10 Ways to Practice Self Care When Feeling Overwhelmed:
- Buy yourself some flowers. Flowers brighten a space and having them in your home on a non-celebratory day is a nice treat!
- Enjoy your favorite drink or snack. A few pieces of your favorite chocolate or a generous portion of chips and queso isn’t going to wreck you (unless you’re lactose intolerant!). Your favorite foods can transport you back to happier, calmer, memories. So indulge every once in a while.
- Reach out to your partner and ask for help. Switch the normal roles and have them take over dinner prep and the evening routine. Coordinate schedules and make sure you ask for what you need. Then go and enjoy your bubble bath or glass of wine guilt free.
- Wake up early and grab your coffee or tea and read one of your favorite books for fun. An actual book…and it doesn’t need to be educational. We have lost the art of reading for pleasure. Rom-com or sci-fi? Take your pick and indulge.
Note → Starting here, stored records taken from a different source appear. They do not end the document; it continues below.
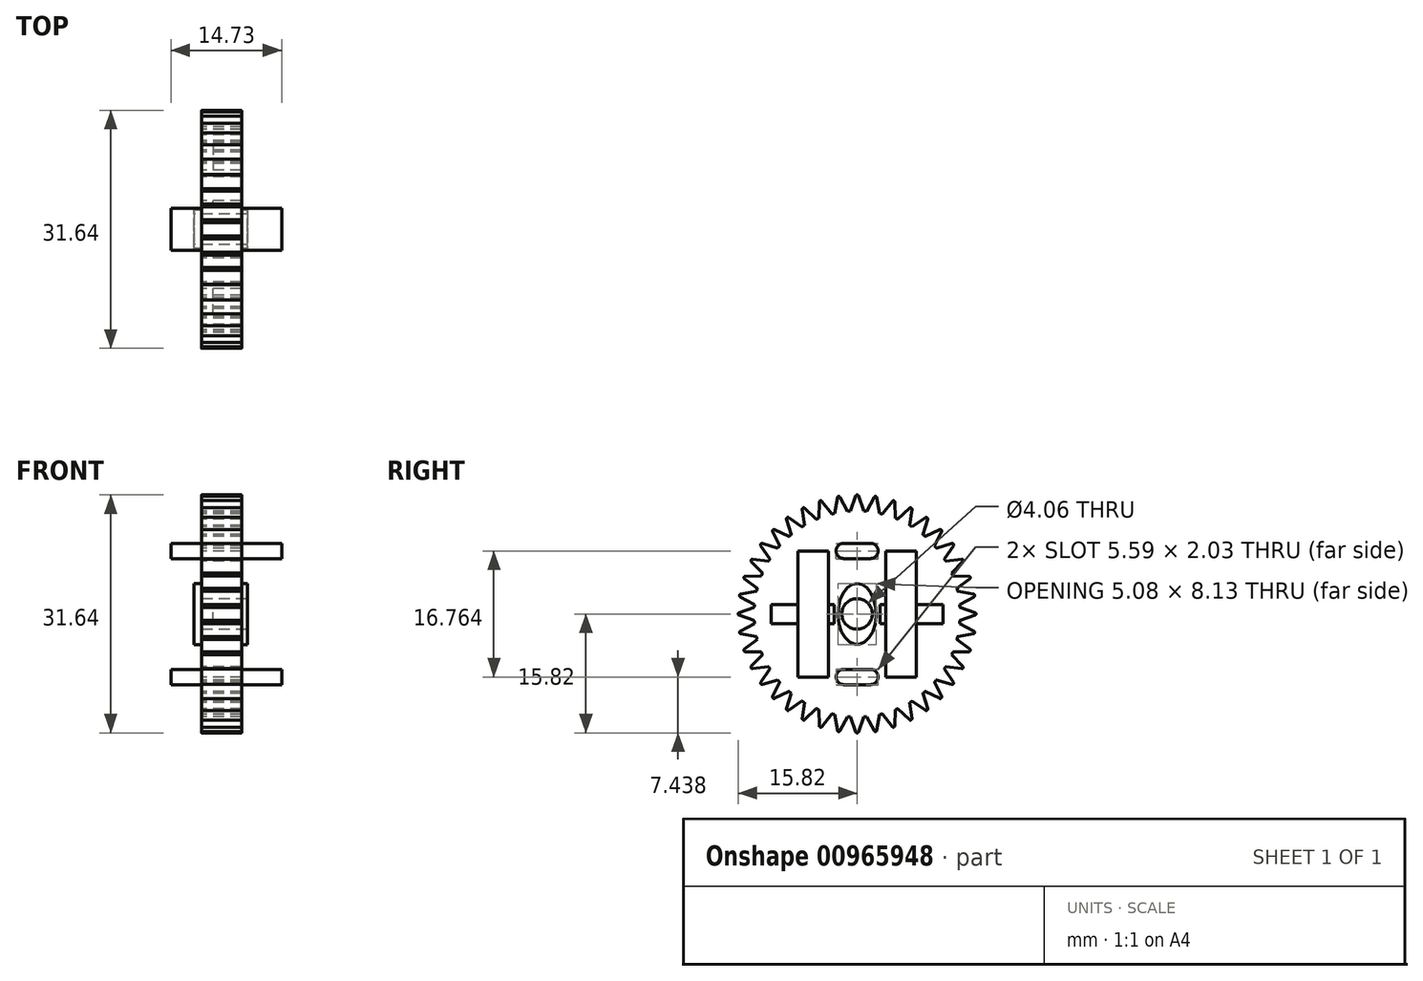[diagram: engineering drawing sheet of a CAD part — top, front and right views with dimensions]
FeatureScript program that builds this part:
annotation { "Feature Type Name" : "Feature", "Feature Type Description" : "" }
export const myFeature = defineFeature(function(context is Context, id is Id, definition is map)
    precondition{}
    {
        {
            var Q0;
            Q0=qCreatedBy(makeId("Right.planeOp"),FACE);
            var sketch = newSketch(context, id + "F0", { "sketchPlane" : qUnion([Q0])});
            skCircle(sketch, "E0", {"center": v(0, 0) * mm, "radius": 13.72 * mm});
            skLineSegment(sketch, "E1", {"start": v(-3.81, 0) * mm, "end": v(-3.81, 8.38) * mm});
            skLineSegment(sketch, "E2", {"start": v(-3.81, 0) * mm, "end": v(-3.81, -8.38) * mm});
            skLineSegment(sketch, "E3", {"start": v(3.8, 0) * mm, "end": v(3.8, 8.38) * mm});
            skLineSegment(sketch, "E4", {"start": v(3.8, 0) * mm, "end": v(3.8, -8.38) * mm});
            skLineSegment(sketch, "E5", {"start": v(-3.81, 8.38) * mm, "end": v(-7.87, 8.38) * mm});
            skLineSegment(sketch, "E6", {"start": v(-3.81, -8.38) * mm, "end": v(-7.87, -8.38) * mm});
            skLineSegment(sketch, "E7", {"start": v(3.8, -8.38) * mm, "end": v(7.87, -8.38) * mm});
            skLineSegment(sketch, "E8", {"start": v(3.8, 8.38) * mm, "end": v(7.87, 8.38) * mm});
            skLineSegment(sketch, "E9", {"start": v(7.87, 8.38) * mm, "end": v(7.87, -8.38) * mm});
            skLineSegment(sketch, "E10", {"start": v(-7.87, -8.38) * mm, "end": v(-7.87, 8.38) * mm});
            skLineSegment(sketch, "E11", {"start": v(0, 0) * mm, "end": v(0, 4.06) * mm});
            skLineSegment(sketch, "E12", {"start": v(0, 0) * mm, "end": v(0, -4.06) * mm});
            skLineSegment(sketch, "E13", {"start": v(0, 0) * mm, "end": v(2.54, 0) * mm});
            skLineSegment(sketch, "E14", {"start": v(0, 0) * mm, "end": v(-2.54, 0) * mm});
            skEllipse(sketch, "E15", {"center": v(0, 0) * mm, "majorRadius": 4.06 * mm, "minorRadius": 2.54 * mm, "majorAxis": v(0, 1)});
            skCircle(sketch, "E16", {"center": v(0, 0) * mm, "radius": 2.03 * mm});
            skLineSegment(sketch, "E17", {"start": v(-3.05, 0) * mm, "end": v(-3.05, 1.27) * mm});
            skLineSegment(sketch, "E18", {"start": v(-3.05, 0) * mm, "end": v(-3.05, -1.27) * mm});
            skLineSegment(sketch, "E19", {"start": v(-3.05, -1.27) * mm, "end": v(-3.81, -1.27) * mm});
            skLineSegment(sketch, "E20", {"start": v(-3.05, 1.27) * mm, "end": v(-3.81, 1.27) * mm});
            skLineSegment(sketch, "E21", {"start": v(3.05, 0) * mm, "end": v(3.05, 1.27) * mm});
            skLineSegment(sketch, "E22", {"start": v(3.05, 0) * mm, "end": v(3.05, -1.27) * mm});
            skLineSegment(sketch, "E23", {"start": v(3.05, 1.27) * mm, "end": v(3.8, 1.27) * mm});
            skLineSegment(sketch, "E24", {"start": v(3.05, -1.27) * mm, "end": v(3.8, -1.27) * mm});
            skLineSegment(sketch, "E25", {"start": v(11.43, 0) * mm, "end": v(11.43, 1.27) * mm});
            skLineSegment(sketch, "E26", {"start": v(11.43, 0) * mm, "end": v(11.43, -1.27) * mm});
            skLineSegment(sketch, "E27", {"start": v(11.43, 1.27) * mm, "end": v(7.87, 1.27) * mm});
            skLineSegment(sketch, "E28", {"start": v(11.43, -1.27) * mm, "end": v(7.87, -1.27) * mm});
            skLineSegment(sketch, "E29", {"start": v(-11.43, 0) * mm, "end": v(-11.43, -1.27) * mm});
            skLineSegment(sketch, "E30", {"start": v(-11.43, 0) * mm, "end": v(-11.43, 1.27) * mm});
            skLineSegment(sketch, "E31", {"start": v(-11.43, 1.27) * mm, "end": v(-7.87, 1.27) * mm});
            skLineSegment(sketch, "E32", {"start": v(-11.43, -1.27) * mm, "end": v(-7.87, -1.27) * mm});
            skLineSegment(sketch, "E33", {"start": v(0, 8.38) * mm, "end": v(-2.8, 8.38) * mm});
            skLineSegment(sketch, "E34", {"start": v(0, 8.38) * mm, "end": v(2.8, 8.38) * mm});
            skLineSegment(sketch, "E35", {"start": v(2.8, 8.38) * mm, "end": v(2.8, 9.4) * mm});
            skLineSegment(sketch, "E36", {"start": v(2.8, 8.38) * mm, "end": v(2.8, 7.37) * mm});
            skLineSegment(sketch, "E37", {"start": v(-2.8, 8.38) * mm, "end": v(-2.8, 9.4) * mm});
            skLineSegment(sketch, "E38", {"start": v(-2.8, 8.38) * mm, "end": v(-2.8, 7.37) * mm});
            skLineSegment(sketch, "E39", {"start": v(-2.8, 9.4) * mm, "end": v(2.8, 9.4) * mm});
            skLineSegment(sketch, "E40", {"start": v(-2.8, 7.37) * mm, "end": v(2.8, 7.37) * mm});
            skLineSegment(sketch, "E41", {"start": v(0, -8.38) * mm, "end": v(2.8, -8.38) * mm});
            skLineSegment(sketch, "E42", {"start": v(0, -8.38) * mm, "end": v(-2.8, -8.38) * mm});
            skLineSegment(sketch, "E43", {"start": v(-2.8, -8.38) * mm, "end": v(-2.8, -7.37) * mm});
            skLineSegment(sketch, "E44", {"start": v(-2.8, -8.38) * mm, "end": v(-2.8, -9.4) * mm});
            skLineSegment(sketch, "E45", {"start": v(2.8, -8.38) * mm, "end": v(2.8, -7.37) * mm});
            skLineSegment(sketch, "E46", {"start": v(2.8, -8.38) * mm, "end": v(2.8, -9.4) * mm});
            skLineSegment(sketch, "E47", {"start": v(-2.8, -9.4) * mm, "end": v(2.8, -9.4) * mm});
            skLineSegment(sketch, "E48", {"start": v(2.8, -7.37) * mm, "end": v(-2.8, -7.37) * mm});
            skSolve(sketch);
        }
        {
            var Q0;
            Q0=makeQuery(id+"F0.imprint","IMPRINT",FACE,{"disambiguationData":[TD([[makeQuery(id+"F0.imprint","IMPRINT",EDGE,{"derivedFrom":sQuery(id+"F0.wireOp",EDGE,"E0")}),1.0]])]});
            extrude(context, id + "F1", {"entities" : qUnion([Q0]), "depth" : 5.33 * mm, "offsetDistance" : 25.4 * mm});
        }
        {
            var Q0;
            {var subQ0=sQuery(id+"F0.wireOp",EDGE,"E15");var subQ1=sQuery(id+"F0.wireOp",EDGE,"E11");var subQ2=makeQuery(id+"F0.imprint","INTERSECT",VERTEX,{"derivedFrom":[subQ1,subQ0]});Q0=makeQuery(id+"F0.imprint","IMPRINT",FACE,{"disambiguationData":[TD([[makeQuery(id+"F0.imprint","IMPRINT",EDGE,{"disambiguationData":[TD([[subQ2,1.0]])],"derivedFrom":subQ1}),1.0]])]});}
            var Q1;
            {var subQ0=sQuery(id+"F0.wireOp",EDGE,"E15");var subQ1=sQuery(id+"F0.wireOp",EDGE,"E11");var subQ2=makeQuery(id+"F0.imprint","INTERSECT",VERTEX,{"derivedFrom":[subQ1,subQ0]});Q1=makeQuery(id+"F0.imprint","IMPRINT",FACE,{"disambiguationData":[TD([[makeQuery(id+"F0.imprint","IMPRINT",EDGE,{"disambiguationData":[TD([[subQ2,1.0]])],"derivedFrom":subQ1}),-1.0]])]});}
            var Q2;
            {var subQ0=sQuery(id+"F0.wireOp",EDGE,"E15");var subQ1=sQuery(id+"F0.wireOp",EDGE,"E12");var subQ2=makeQuery(id+"F0.imprint","INTERSECT",VERTEX,{"derivedFrom":[subQ1,subQ0]});Q2=makeQuery(id+"F0.imprint","IMPRINT",FACE,{"disambiguationData":[TD([[makeQuery(id+"F0.imprint","IMPRINT",EDGE,{"disambiguationData":[TD([[subQ2,1.0]])],"derivedFrom":subQ1}),1.0]])]});}
            var Q3;
            {var subQ0=sQuery(id+"F0.wireOp",EDGE,"E15");var subQ1=sQuery(id+"F0.wireOp",EDGE,"E12");var subQ2=makeQuery(id+"F0.imprint","INTERSECT",VERTEX,{"derivedFrom":[subQ1,subQ0]});Q3=makeQuery(id+"F0.imprint","IMPRINT",FACE,{"disambiguationData":[TD([[makeQuery(id+"F0.imprint","IMPRINT",EDGE,{"disambiguationData":[TD([[subQ2,1.0]])],"derivedFrom":subQ1}),-1.0]])]});}
            extrude(context, id + "F2", {"entities" : qUnion([Q0, Q1, Q2, Q3]), "operationType" : NewBodyOperationType.ADD, "depth" : 6.1 * mm, "offsetDistance" : 25.4 * mm, "hasSecondDirection" : true, "secondDirectionOppositeDirection" : true, "secondDirectionDepth" : 1.02 * mm});
        }
        {
            var Q0;
            Q0=makeQuery(id+"F0.imprint","IMPRINT",FACE,{"disambiguationData":[TD([[makeQuery(id+"F0.imprint","IMPRINT",EDGE,{"derivedFrom":sQuery(id+"F0.wireOp",EDGE,"E29")}),1.0]])]});
            var Q1;
            Q1=makeQuery(id+"F0.imprint","IMPRINT",FACE,{"disambiguationData":[TD([[makeQuery(id+"F0.imprint","IMPRINT",EDGE,{"derivedFrom":sQuery(id+"F0.wireOp",EDGE,"E25")}),1.0]])]});
            var Q2;
            Q2=makeQuery(id+"F0.imprint","IMPRINT",FACE,{"disambiguationData":[TD([[makeQuery(id+"F0.imprint","IMPRINT",EDGE,{"derivedFrom":sQuery(id+"F0.wireOp",EDGE,"E17")}),1.0]])]});
            var Q3;
            Q3=makeQuery(id+"F0.imprint","IMPRINT",FACE,{"disambiguationData":[TD([[makeQuery(id+"F0.imprint","IMPRINT",EDGE,{"derivedFrom":sQuery(id+"F0.wireOp",EDGE,"E21")}),-1.0]])]});
            extrude(context, id + "F3", {"entities" : qUnion([Q0, Q1, Q2, Q3]), "operationType" : NewBodyOperationType.ADD, "depth" : 1.52 * mm, "offsetDistance" : 25.4 * mm});
        }
        {
            var Q0;
            Q0=makeQuery(id+"F0.imprint","IMPRINT",FACE,{"disambiguationData":[TD([[makeQuery(id+"F0.imprint","IMPRINT",EDGE,{"derivedFrom":sQuery(id+"F0.wireOp",EDGE,"E33")}),-1.0]])]});
            var Q1;
            Q1=makeQuery(id+"F0.imprint","IMPRINT",FACE,{"disambiguationData":[TD([[makeQuery(id+"F0.imprint","IMPRINT",EDGE,{"derivedFrom":sQuery(id+"F0.wireOp",EDGE,"E41")}),-1.0]])]});
            var Q2;
            Q2=makeQuery(id+"F0.imprint","IMPRINT",FACE,{"disambiguationData":[TD([[makeQuery(id+"F0.imprint","IMPRINT",EDGE,{"derivedFrom":sQuery(id+"F0.wireOp",EDGE,"E41")}),1.0]])]});
            var Q3;
            Q3=makeQuery(id+"F0.imprint","IMPRINT",FACE,{"disambiguationData":[TD([[makeQuery(id+"F0.imprint","IMPRINT",EDGE,{"derivedFrom":sQuery(id+"F0.wireOp",EDGE,"E33")}),1.0]])]});
            extrude(context, id + "F4", {"entities" : qUnion([Q0, Q1, Q2, Q3]), "operationType" : NewBodyOperationType.ADD, "depth" : 10.67 * mm, "offsetDistance" : 25.4 * mm, "hasSecondDirection" : true, "secondDirectionOppositeDirection" : true, "secondDirectionDepth" : 4.06 * mm});
        }
        {
            var Q0;
            {var subQ0=sQuery(id+"F0.wireOp",EDGE,"E40");var subQ1=sQuery(id+"F0.wireOp",EDGE,"E39");var subQ2=sQuery(id+"F0.wireOp",EDGE,"E38");var subQ3=sQuery(id+"F0.wireOp",EDGE,"E37");var subQ4=sQuery(id+"F0.wireOp",EDGE,"E36");var subQ5=sQuery(id+"F0.wireOp",EDGE,"E35");Q0=makeQuery(id+"F4.boolean.opBoolean","SPLIT",EDGE,{"disambiguationData":[TD([makeQuery(id+"F4.opExtrude","CAP_FACE",FACE,{"disambiguationData":[OSD([subQ5,subQ4,subQ3,subQ2,subQ1,subQ0])],"isStart":false})])],"derivedFrom":makeQuery(id+"F4.opExtrude","SWEPT_EDGE",EDGE,{"disambiguationData":[OSD([subQ5,subQ1])]})});}
            var Q1;
            {var subQ0=sQuery(id+"F0.wireOp",EDGE,"E40");var subQ1=sQuery(id+"F0.wireOp",EDGE,"E39");var subQ2=sQuery(id+"F0.wireOp",EDGE,"E38");var subQ3=sQuery(id+"F0.wireOp",EDGE,"E37");var subQ4=sQuery(id+"F0.wireOp",EDGE,"E36");var subQ5=sQuery(id+"F0.wireOp",EDGE,"E35");Q1=makeQuery(id+"F4.boolean.opBoolean","SPLIT",EDGE,{"disambiguationData":[TD([makeQuery(id+"F4.opExtrude","CAP_FACE",FACE,{"disambiguationData":[OSD([subQ5,subQ4,subQ3,subQ2,subQ1,subQ0])],"isStart":false})])],"derivedFrom":makeQuery(id+"F4.opExtrude","SWEPT_EDGE",EDGE,{"disambiguationData":[OSD([subQ4,subQ0])]})});}
            var Q2;
            {var subQ0=sQuery(id+"F0.wireOp",EDGE,"E40");var subQ1=sQuery(id+"F0.wireOp",EDGE,"E39");var subQ2=sQuery(id+"F0.wireOp",EDGE,"E38");var subQ3=sQuery(id+"F0.wireOp",EDGE,"E37");var subQ4=sQuery(id+"F0.wireOp",EDGE,"E36");var subQ5=sQuery(id+"F0.wireOp",EDGE,"E35");Q2=makeQuery(id+"F4.boolean.opBoolean","SPLIT",EDGE,{"disambiguationData":[TD([makeQuery(id+"F4.opExtrude","CAP_FACE",FACE,{"disambiguationData":[OSD([subQ5,subQ4,subQ3,subQ2,subQ1,subQ0])],"isStart":false})])],"derivedFrom":makeQuery(id+"F4.opExtrude","SWEPT_EDGE",EDGE,{"disambiguationData":[OSD([subQ3,subQ1])]})});}
            var Q3;
            {var subQ0=sQuery(id+"F0.wireOp",EDGE,"E40");var subQ1=sQuery(id+"F0.wireOp",EDGE,"E39");var subQ2=sQuery(id+"F0.wireOp",EDGE,"E38");var subQ3=sQuery(id+"F0.wireOp",EDGE,"E37");var subQ4=sQuery(id+"F0.wireOp",EDGE,"E36");var subQ5=sQuery(id+"F0.wireOp",EDGE,"E35");Q3=makeQuery(id+"F4.boolean.opBoolean","SPLIT",EDGE,{"disambiguationData":[TD([makeQuery(id+"F4.opExtrude","CAP_FACE",FACE,{"disambiguationData":[OSD([subQ5,subQ4,subQ3,subQ2,subQ1,subQ0])],"isStart":false})])],"derivedFrom":makeQuery(id+"F4.opExtrude","SWEPT_EDGE",EDGE,{"disambiguationData":[OSD([subQ2,subQ0])]})});}
            var Q4;
            {var subQ0=sQuery(id+"F0.wireOp",EDGE,"E48");var subQ1=sQuery(id+"F0.wireOp",EDGE,"E47");var subQ2=sQuery(id+"F0.wireOp",EDGE,"E46");var subQ3=sQuery(id+"F0.wireOp",EDGE,"E45");var subQ4=sQuery(id+"F0.wireOp",EDGE,"E44");var subQ5=sQuery(id+"F0.wireOp",EDGE,"E43");Q4=makeQuery(id+"F4.boolean.opBoolean","SPLIT",EDGE,{"disambiguationData":[TD([makeQuery(id+"F4.opExtrude","CAP_FACE",FACE,{"disambiguationData":[OSD([subQ5,subQ4,subQ3,subQ2,subQ1,subQ0])],"isStart":false})])],"derivedFrom":makeQuery(id+"F4.opExtrude","SWEPT_EDGE",EDGE,{"disambiguationData":[OSD([subQ5,subQ0])]})});}
            var Q5;
            {var subQ0=sQuery(id+"F0.wireOp",EDGE,"E48");var subQ1=sQuery(id+"F0.wireOp",EDGE,"E47");var subQ2=sQuery(id+"F0.wireOp",EDGE,"E46");var subQ3=sQuery(id+"F0.wireOp",EDGE,"E45");var subQ4=sQuery(id+"F0.wireOp",EDGE,"E44");var subQ5=sQuery(id+"F0.wireOp",EDGE,"E43");Q5=makeQuery(id+"F4.boolean.opBoolean","SPLIT",EDGE,{"disambiguationData":[TD([makeQuery(id+"F4.opExtrude","CAP_FACE",FACE,{"disambiguationData":[OSD([subQ5,subQ4,subQ3,subQ2,subQ1,subQ0])],"isStart":false})])],"derivedFrom":makeQuery(id+"F4.opExtrude","SWEPT_EDGE",EDGE,{"disambiguationData":[OSD([subQ2,subQ1])]})});}
            var Q6;
            {var subQ0=sQuery(id+"F0.wireOp",EDGE,"E48");var subQ1=sQuery(id+"F0.wireOp",EDGE,"E47");var subQ2=sQuery(id+"F0.wireOp",EDGE,"E46");var subQ3=sQuery(id+"F0.wireOp",EDGE,"E45");var subQ4=sQuery(id+"F0.wireOp",EDGE,"E44");var subQ5=sQuery(id+"F0.wireOp",EDGE,"E43");Q6=makeQuery(id+"F4.boolean.opBoolean","SPLIT",EDGE,{"disambiguationData":[TD([makeQuery(id+"F4.opExtrude","CAP_FACE",FACE,{"disambiguationData":[OSD([subQ5,subQ4,subQ3,subQ2,subQ1,subQ0])],"isStart":false})])],"derivedFrom":makeQuery(id+"F4.opExtrude","SWEPT_EDGE",EDGE,{"disambiguationData":[OSD([subQ3,subQ0])]})});}
            var Q7;
            {var subQ0=sQuery(id+"F0.wireOp",EDGE,"E48");var subQ1=sQuery(id+"F0.wireOp",EDGE,"E47");var subQ2=sQuery(id+"F0.wireOp",EDGE,"E46");var subQ3=sQuery(id+"F0.wireOp",EDGE,"E45");var subQ4=sQuery(id+"F0.wireOp",EDGE,"E44");var subQ5=sQuery(id+"F0.wireOp",EDGE,"E43");Q7=makeQuery(id+"F4.boolean.opBoolean","SPLIT",EDGE,{"disambiguationData":[TD([makeQuery(id+"F4.opExtrude","CAP_FACE",FACE,{"disambiguationData":[OSD([subQ5,subQ4,subQ3,subQ2,subQ1,subQ0])],"isStart":false})])],"derivedFrom":makeQuery(id+"F4.opExtrude","SWEPT_EDGE",EDGE,{"disambiguationData":[OSD([subQ4,subQ1])]})});}
            fillet(context, id + "F5", {"entities" : qUnion([Q0, Q1, Q2, Q3, Q4, Q5, Q6, Q7]), "radius" : 1.02 * mm, "tangentPropagation" : true, "allowEdgeOverflow" : false});
        }
        {
            var Q0;
            Q0=qCreatedBy(makeId("Right.planeOp"),FACE);
            var sketch = newSketch(context, id + "F6", { "sketchPlane" : qUnion([Q0])});
            skLineSegment(sketch, "E49", {"start": v(-0.89, 13.66) * mm, "end": v(0.89, 13.66) * mm});
            skLineSegment(sketch, "E50", {"start": v(0, 13.66) * mm, "end": v(0, 16.2) * mm});
            skLineSegment(sketch, "E51", {"start": v(-0.89, 13.66) * mm, "end": v(0, 16.2) * mm});
            skLineSegment(sketch, "E52", {"start": v(0.89, 13.66) * mm, "end": v(0, 16.2) * mm});
            skSolve(sketch);
        }
        {
            var Q0;
            {var subQ2=sQuery(id+"F6.wireOp",EDGE,"E50");Q0=makeQuery(id+"F6.imprint","IMPRINT",FACE,{"disambiguationData":[TD([[makeQuery(id+"F6.imprint","IMPRINT",EDGE,{"derivedFrom":subQ2}),1.0]])]});}
            var Q1;
            {var subQ2=sQuery(id+"F6.wireOp",EDGE,"E50");Q1=makeQuery(id+"F6.imprint","IMPRINT",FACE,{"disambiguationData":[TD([[makeQuery(id+"F6.imprint","IMPRINT",EDGE,{"derivedFrom":subQ2}),-1.0]])]});}
            extrude(context, id + "F7", {"entities" : qUnion([Q0, Q1]), "depth" : 5.33 * mm, "offsetDistance" : 25.4 * mm});
        }
        {
            var Q0;
            Q0=makeQuery(id+"F7.opExtrude","SWEPT_EDGE",EDGE,{"disambiguationData":[OSD([sQuery(id+"F6.wireOp",EDGE,"E50"),sQuery(id+"F6.wireOp",EDGE,"E51"),sQuery(id+"F6.wireOp",EDGE,"E52")])]});
            fillet(context, id + "F8", {"entities" : qUnion([Q0]), "radius" : 0.19 * mm, "tangentPropagation" : true, "allowEdgeOverflow" : false});
        }
        {
            var Q0;
            Q0=makeQuery(id+"F7.opExtrude","SWEPT_BODY",BODY,{"disambiguationData":[OSD([sQuery(id+"F6.wireOp",EDGE,"E49"),sQuery(id+"F6.wireOp",EDGE,"E51"),sQuery(id+"F6.wireOp",EDGE,"E52")])]});
            var Q1;
            Q1=makeQuery(id+"F1.opExtrude","CAP_EDGE",EDGE,{"disambiguationData":[OSD([sQuery(id+"F0.wireOp",EDGE,"E0")])],"isStart":false});
            circularPattern(context, id + "F9", {"operationType" : NewBodyOperationType.ADD, "entities" : qUnion([Q0]), "axis" : qUnion([Q1]), "angle" : 360 * degree, "instanceCount" : 40, "equalSpace" : true});
        }
    });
- Trade off dinner prep with a friend. One night you cook enough dinner to feed her family. The next night, it’s her turn to cook enough to feed your family. Meals can be prepped in advance, prepared, frozen, and then retrieved for a quick porch drop off. An added sweet treat is also a nice gesture!
- Purchase a weighted blanket and snuggle up on the couch during family movie night. Weighted blankets have been proven to act as a deep pressure massage and helps to relieve stress and anxiety. Do your research and find the weight that works for you, then sit back and relax.
- Make napping a lifestyle. Naps aren’t just for the kiddos. They can be very restorative for adults as well. They can also be a form of liberation according to The Nap Ministry, an organization that examines the liberating power of napping and provides workshops that “explore the healing power of rest.”
- Take a walk in nature. Go beyond your normal stroll or run through your neighborhood and take the scenic route. Look for hiking trails, preservations, and parks in your local area that offer some beautiful views. Remember to wear your mask!
- Hire a day sitter to take your kids out for a few hours a week for a socially distant excursion. Bambino Sitters is great way to hire a local trusted sitter for the day. Or trade off with another mom that you trust and alternate taking kids for a few hours in a socially distant way.
- Get involved. Taking the time to focus on others in a meaningful way is a powerful mood shifter. Anti-racism work, public education advocacy, health equity, etc.,…There are so many ways to bring energy to you but also lighten the load for so many who are doing the heavy lifting in the work I mentioned above. One example is Support Our Scrubs, where owner and founder Crystella Mcivor’s mission is to support the local medical community during the COVID-19 pandemic. Through her initiative, her organization has helped countless members of the medical community through food delivery to medical facilities, volunteering, preparation and delivery of thrive treat baskests, PPE mask donation, and more. Volunteers, whether individual, families, or other organizations have been encouraged to participate. Most recently, one of our CCM contributors, Sarah Shiplett, in collaboration with Christi Tracy of Grow Yoga and 17 yoga teacher trainees as part of their Karma Project, had the opportunity to create and deliver 49 thrive treat baskets to SEVEN hospitals in our local area! Please check out Support Our Scrubs and join in on their efforts to bring some love and light to our frontline heroes in the medical community.
I hope that this list will provide you with a few alternatives to work through your moments of overwhelm. If you ever get to the point where you are unable to cope, please reach out to a licensed therapist or psychiatrist in your area. Many of them have now switched to virtual services and are more than happy to provide the mental care and support that you need.